У дальней стенки шкафа, на верхней полке, я нашла то, что уже бросила искать: свои старые виниловые пластинки. Спускаясь по лестнице, я останавливалась и вглядывалась в знакомые лица: дядя Эдди, мама и Женева, бабушка в день своей свадьбы. Дольше всего я простояла перед рамкой с клочком маминой картины с летающей ногой. Коснувшись кончика крыла и неба, я легонько провела пальцами по холсту.
Я заполнила музыкальный автомат старыми пластинками, включила его в розетку и сидела в сумерках, купаясь в фиолетовых отсветах.

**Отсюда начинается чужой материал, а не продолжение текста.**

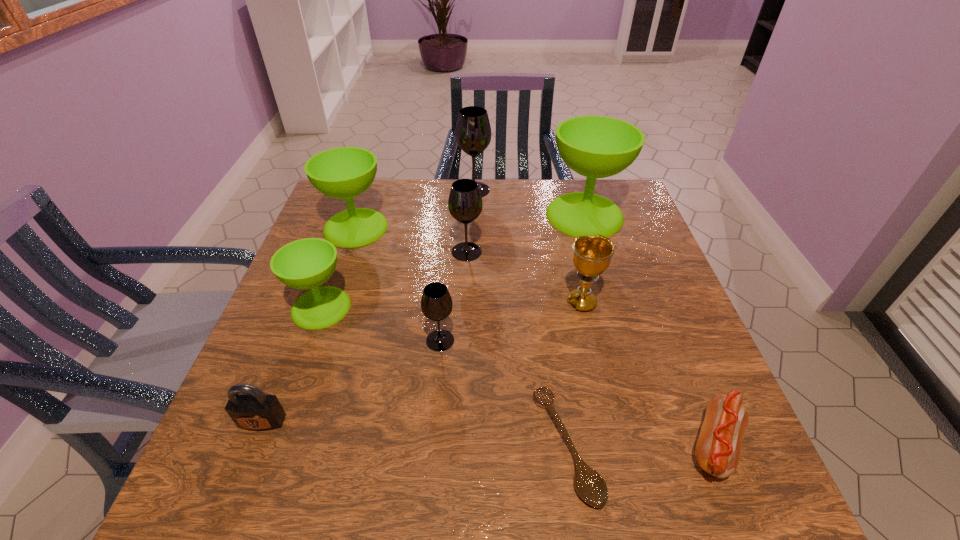
What are the coordinates of `brown sausage` in the screenshot? It's located at (718, 448).

The width and height of the screenshot is (960, 540). Identify the location of the ninth tallest object. (718, 448).

The width and height of the screenshot is (960, 540). In order to click on ladle in this screenshot , I will do `click(590, 486)`.

Where is `free space located on the front of the biggest gray wineglass`? The height and width of the screenshot is (540, 960). free space located on the front of the biggest gray wineglass is located at coordinates (473, 243).

Locate an element on the screen. vacant space located 0.400m on the left of the biggest green wineglass is located at coordinates (411, 215).

This screenshot has width=960, height=540. In order to click on vacant space situated on the back of the second biggest green wineglass in this screenshot , I will do `click(367, 197)`.

At what (x,y) coordinates should I click in order to perform the action: click on vacant space positioned 0.050m on the left of the second biggest gray wineglass. Please return your answer as a coordinate pair (x, y). Looking at the image, I should click on (432, 252).

Find the location of `vacant region located on the left of the gold chalice`. vacant region located on the left of the gold chalice is located at coordinates (428, 303).

Locate an element on the screen. The image size is (960, 540). blank space located 0.120m on the back of the nearest green wineglass is located at coordinates (340, 255).

Locate an element on the screen. Image resolution: width=960 pixels, height=540 pixels. vacant area situated 0.070m on the right of the smallest gray wineglass is located at coordinates (487, 340).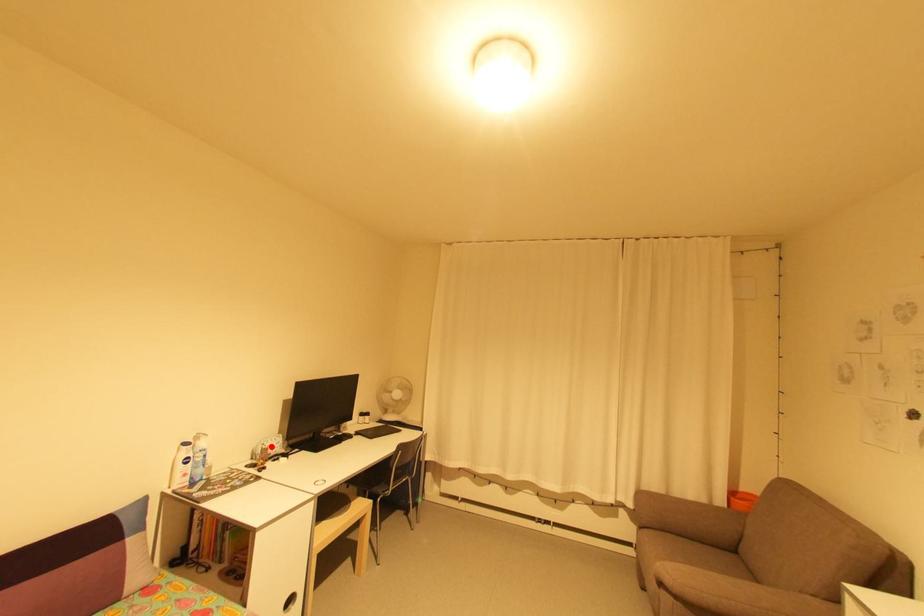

Тайер пришел, когда я ему позвонила. Он был в новых бифокальных очках в тонкой металлической оправе. Что-то в его внешности меня ошеломило. Я не могла отвести взгляд.
– Я в них старый, да? – спросил Тайер. – Только честно.
– Ты в них красивый. Поставь мне песню.
– Какую? – спросил он. – Не написано же ничего.
– Любую поставь.
Он нажал на кнопку. Глядя одновременно на стеклянную поверхность и сквозь нее, мы видели себя, а под нами – плавно скользящую в поиске головку звукоснимателя.
– Принимай их любовь… – повторила я.
– Что?
– Ничего. Обними меня.
Уткнувшись ему в грудь, чувствуя сомкнутыми веками его фуфайку, я увидела его. Узнала. Получеловек, полукит.
– Я однажды нарисовала твой портрет, – сказала я, – много лет назад, задолго до нашего знакомства. У тебя были очки в тонкой оправе и все остальное точь-в-точь.
– Нарисовала?
– На «Волшебном экране». Экстрасенс сказала мне нарисовать, что сделает меня счастливой, и я нарисовала тебя. Я тебя хорошо запомнила, прежде чем стрясти изображение.
Тайер прижал меня крепче.
– И что это значит? – спросил он.
– Это значит, что я тебя люблю. И делаю тебе предложение.
– Какое?
– Пожениться. Нам с тобой.
Посмотрев наверх, я увидела слезы в его глазах.
– Хорошо, – сказал Тайер. – Я согласен.